India has been central to reframing that debate. Under Narendra Modi, New Delhi has sought to rebrand its post-Cold War hedging as leadership of the Global South. Three high-level conferences on southern development priorities have signalled an ambition to move beyond nostalgia for the Non-Aligned Movement towards something more transactional: infrastructure, digital public goods, climate finance and supply-chain resilience. Brazil, which has long oscillated between Atlanticism and southern solidarity, now appears receptive.


Tangible Results

The results were tangible. Nearly ten memoranda of understanding were signed, covering agriculture, energy, critical minerals, digital infrastructure and climate cooperation.


While bilateral commerce between the countries has grown by over a quarter in 2023, it remains modest for economies of their size. The declared aim to double trade to $30bn by 2030 will require faster customs clearance, deeper agricultural integration and service-sector openness. Brazil’s concerns about the weaponisation of tariffs resonate strongly in New Delhi, which has learned the costs of overreliance on external markets.


Technology has become the sharpest edge of this partnership. India’s experience with digital public infrastructure, be it payments, identity and welfare delivery, offers Brazil a model for scaling inclusion without surrendering sovereignty. Cooperation on semiconductors, artificial intelligence and blockchain is no longer aspirational; it is strategic. Control over data, chips and critical minerals now shapes national power as decisively as oil once did.


Natural Bridge

Energy and climate form another natural bridge. Both countries see renewable energy, biofuels and clean hydrogen not only as climate imperatives but as industrial opportunities. Joint research in oil, gas and green technologies reflects a shared refusal to accept a development path dictated entirely by richer nations that industrialised first and decarbonise later.


Security cooperation, though quieter, is also deepening. Maritime training, naval research and submarine technology signal recognition that democratic autonomy requires credible defence capacity. Brazil’s consistent support for India’s stance against terrorism, and intelligence-sharing on extremist threats, adds ballast to what might otherwise seem a purely economic alignment.

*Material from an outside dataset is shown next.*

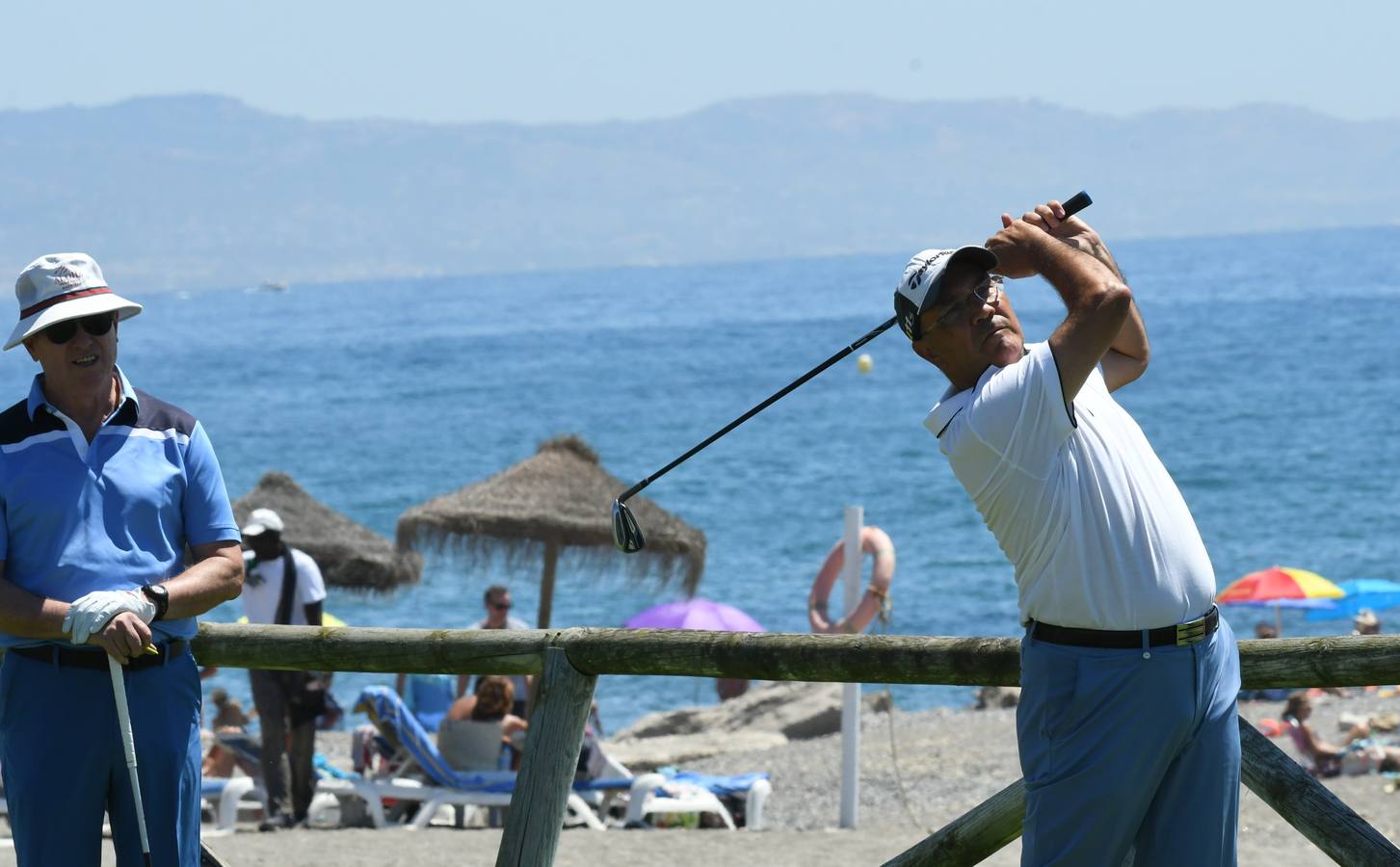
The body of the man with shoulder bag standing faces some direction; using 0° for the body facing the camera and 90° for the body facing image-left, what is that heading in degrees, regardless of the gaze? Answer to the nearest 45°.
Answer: approximately 45°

Geopolitically, India and Brazil are converging on reformist multilateralism. Brazil’s support for India’s permanent membership of the UN Security Council is not altruism; it reflects frustration with institutions that no longer mirror global realities. Both countries see forums such as BRICS and the G20 as vehicles to amplify southern priorities rather than echo northern disputes. Climate finance, development lending and technology access dominate their agenda.


There is, of course, a risk of overstatement. South–south cooperation has a long history of grand promises and thin delivery. Bureaucratic inertia, domestic politics and economic volatility can derail the best-laid plans. Yet this partnership feels unusually grounded. The agreements are specific, the timelines realistic, the incentives aligned.


What distinguishes this moment is the context here. As globalisation fragments and great powers retreat into economic nationalism, middle-income democracies face a choice: compete alone, or collaborate deliberately. India and Brazil have chosen the latter course out of self-interest.


If the 20th century belonged to alliances forged in war, the 21st may yet reward partnerships built on development. For the Global South, the sun is not merely rising; it is learning how to shine on its own terms.